The fee will likely add about USD 0.14 (EUR .12) per gallon to the cost of diesel for road transportation, and other energy costs will rise a bit too. But the additional cost could be eliminated by just a five percent increase in efficiency in year one; even in year 10, a 14 percent increase in efficiency would more than pay the fee. Such efficiency gains are easily achievable with existing technology. Fleets of vessels could be outfitted with more efficient engines or generators, processing facilities could receive grants for more energy efficient refrigeration systems or boilers.
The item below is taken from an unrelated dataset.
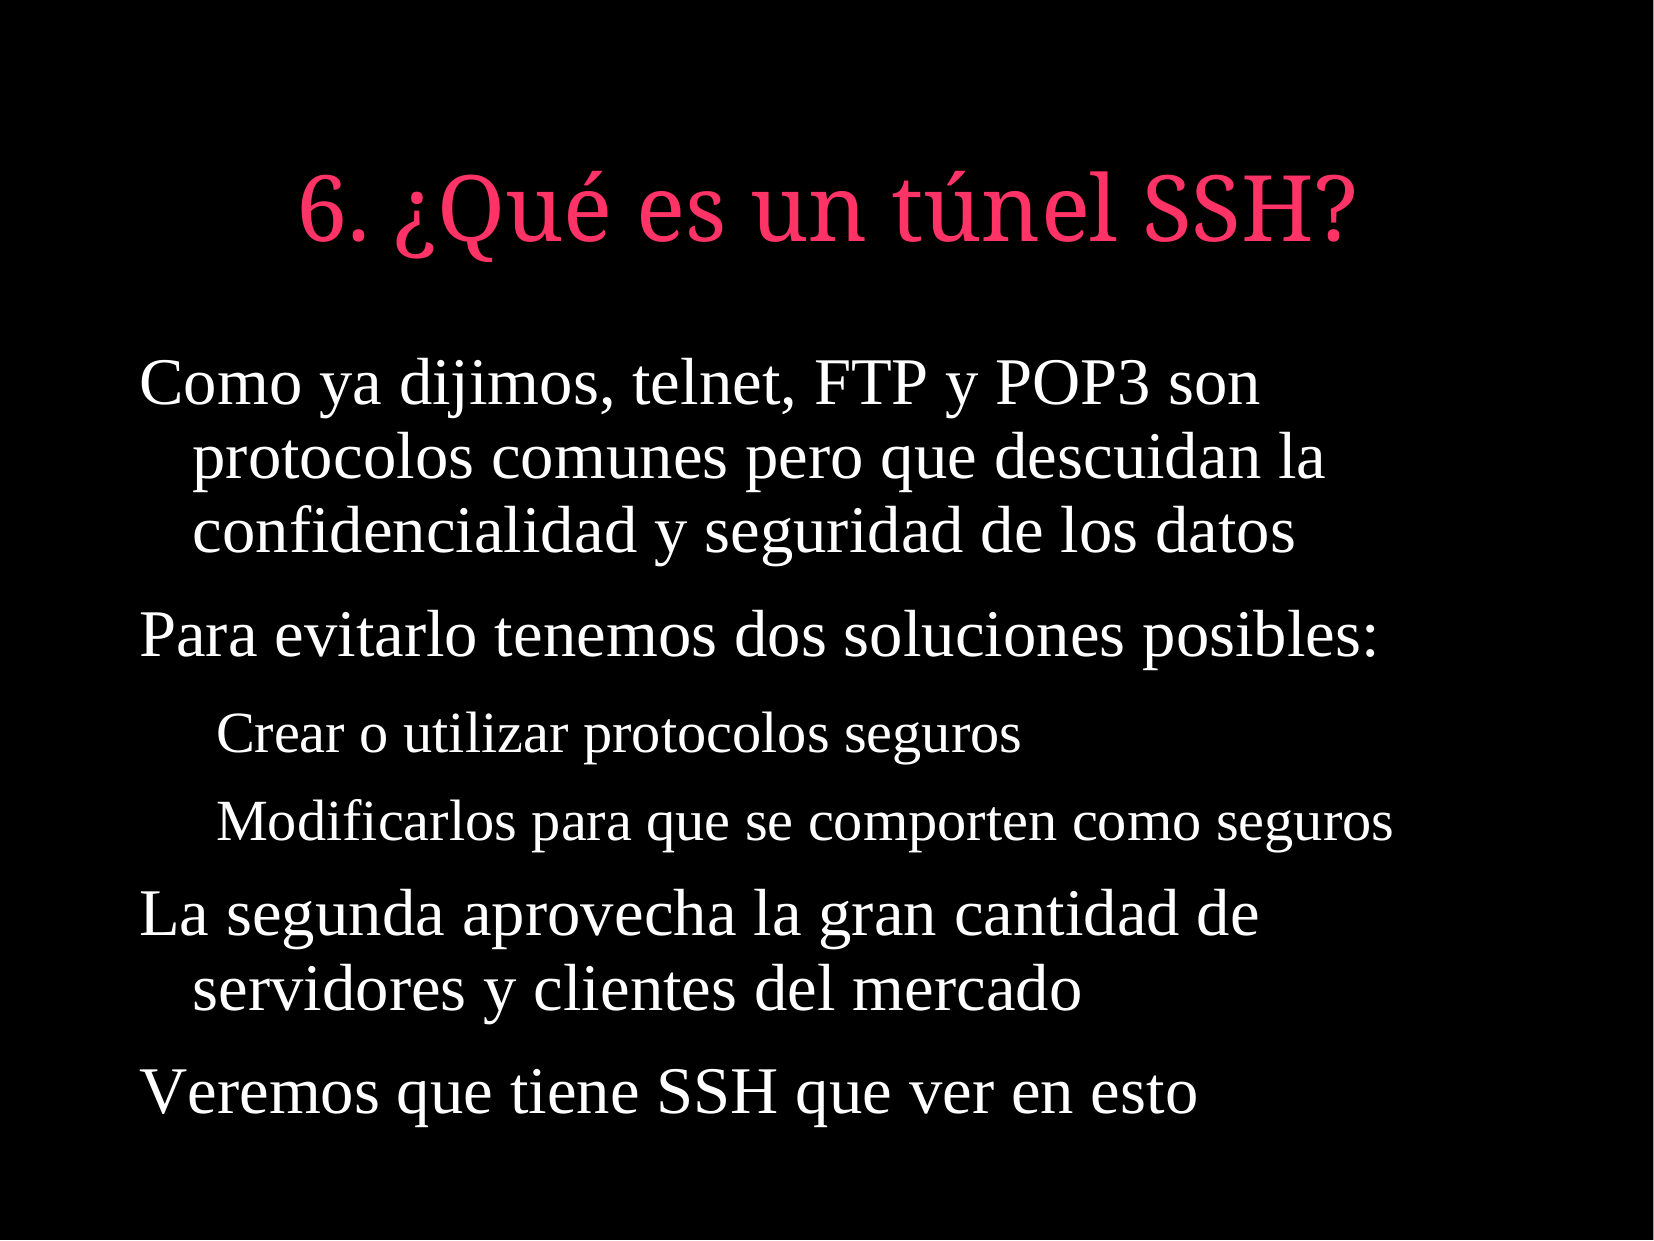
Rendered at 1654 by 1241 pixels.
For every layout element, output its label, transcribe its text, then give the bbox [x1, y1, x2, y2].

list Como ya dijimos, telnet, FTP y POP3 son protocolos comunes pero que descuidan la confidencialidad y seguridad de los datos Para evitarlo tenemos dos soluciones posibles: Crear o utilizar protocolos seguros Modificarlos para que se comporten como seguros La segunda aprovecha la gran cantidad de servidores y clientes del mercado Veremos que tiene SSH que ver en esto [121, 344, 1534, 1131]
title 6. ¿Qué es un túnel SSH? [121, 102, 1534, 311]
The initiative will also fund work to prevent and mitigate wildfires, flooding, and other extreme weather events, and research to understand the threats to fisheries and investigate mitigation methods.
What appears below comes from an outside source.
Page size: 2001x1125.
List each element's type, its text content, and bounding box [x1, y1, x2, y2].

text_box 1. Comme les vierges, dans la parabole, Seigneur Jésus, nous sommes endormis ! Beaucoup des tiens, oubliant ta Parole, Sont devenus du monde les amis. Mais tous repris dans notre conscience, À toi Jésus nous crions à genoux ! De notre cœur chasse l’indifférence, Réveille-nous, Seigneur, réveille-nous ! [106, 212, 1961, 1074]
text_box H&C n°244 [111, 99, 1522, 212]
And the truth is, we’re already paying much more for climate change than I-1631’s fee will cost. We don’t just pay in harvest closures, reduced catches, and lost jobs. We get stuck with an out-of-control tab for the impacts of carbon pollution through our taxes and insurance bills.  Since 1980, the U.S. economy has already endured climate disaster costs of more than USD 1.5 trillion (EUR 1.3 trillion), according to NOAA. That works out to nearly $10,000 for each individual taxpayer. And those costs are rising. In 2017, NOAA reckons that extreme weather disasters rang up a USD 306 billion (EUR 268 billion) bill in the U.S.. That’s another USD 2,000 (EUR 1,750) a year on each of us who do the work and pay the bills around here. 
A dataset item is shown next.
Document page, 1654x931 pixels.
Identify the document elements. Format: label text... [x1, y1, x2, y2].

In Washington alone, the $1 billion in wildfire response cost since 2014 adds up to a cost of USD 371 (EUR 325) per household. Enough already. I-1631 will combat these threats. Washington will join a global network of price-and-invest policies with a proven track record of improving economies, creating jobs, decreasing health costs, and dramatically reducing emissions. The initiative protects critical Washington industries that can’t afford an added fee, and ensures that low-income households bear no additional burden. It gives tribes and rural communities their due, and because it’s a fee rather than a tax, the funds can never be diverted for other uses: not for the general fund, not for pet projects. The revenue can only be used for emissions reductions and climate resiliency. 

Along with a diverse coalition including labor, tribes, physicians, and environment and science experts, I-1631 is also supported by major Washington businesses. Vigor, Microsoft, Expedia, Virginia Mason, MacDonald Miller, and REI are just a handful of the biggest endorsers. We proudly add our names to theirs, and ask other businesses to join us.